Tent outside the Norfolk and Norwich
Image caption Inspectors heard the situation had improved since Easter when 15 ambulances were waiting outside the hospital and a major incident tent was set up

Norfolk and Norwich University Hospital has been ordered to improve after failing to hit two performance targets.

The hospital did not meet standards relating to care and welfare and working with other care providers, the Care Quality Commission (CQC) found.

Inspectors reported particular problems with the length of time it took to discharge some patients.

The hospital said it had already identified where improvements were needed and was making progress.

CQC inspectors visited the hospital once in March and twice in May in response to concerns.

They found two standards were not being met but judged these to be having a minor impact on patients.

Shortage of beds

The hospital was failing to provide people with "safe and appropriate care that meets their needs and supports their rights" and was not ensuring they got "safe and co-ordinated care" when they moved between different services.

It has been judged to be meeting 19 other standards.

Inspectors found ambulances waiting outside the hospital and were told the recommended 15-minute handover time was regularly exceeded.

Staff said this was partly caused by a shortage of beds due to delays in discharging patients back to the community.

On one day inspectors visited, 39 patients were recorded as being at the hospital when they did not need to be.
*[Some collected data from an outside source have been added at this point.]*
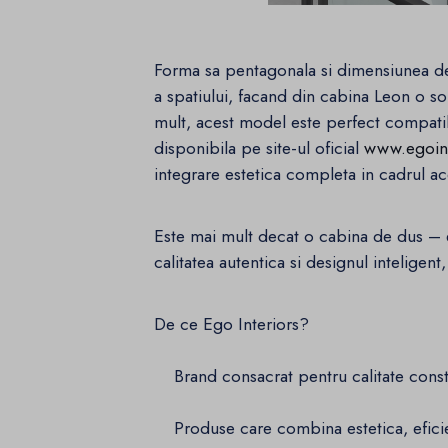
Forma sa pentagonala si dimensiunea d
a spatiului, facand din cabina Leon o s
mult, acest model este perfect compati
disponibila pe site-ul oficial
www.egoint
integrare estetica completa in cadrul a
Este mai mult decat o cabina de dus – 
calitatea autentica si designul inteligent
De ce Ego Interiors?
Brand consacrat pentru calitate consta
Produse care combina estetica, eficient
Image caption Anna Dugdale said improvements were already in place

Ambulance staff said there had been improvements since the Easter weekend when 15 ambulances were queuing outside the hospital and a major incident tent was set up.

But inspectors were told of a number of problems in discharging patients on time.

'Dignified and respectful'

Some could not be discharged because the service they needed was not available where they lived, while others had to wait a long time for transport.

The hospital has been ordered to report back by 2 July, explaining what it will do to meet the standards.

Chief executive Anna Dugdale said: "We welcome the objectivity of the CQC inspections, which provide us with valuable insight.

"We are delighted that the CQC observed that patients were being cared for in a dignified and respectful manner."

She said the hospital had already identified that the discharge process needed improvement.

"We have a big project internally already looking at discharge so, if anything, we're reassured that the CQC found the same opportunities that we did."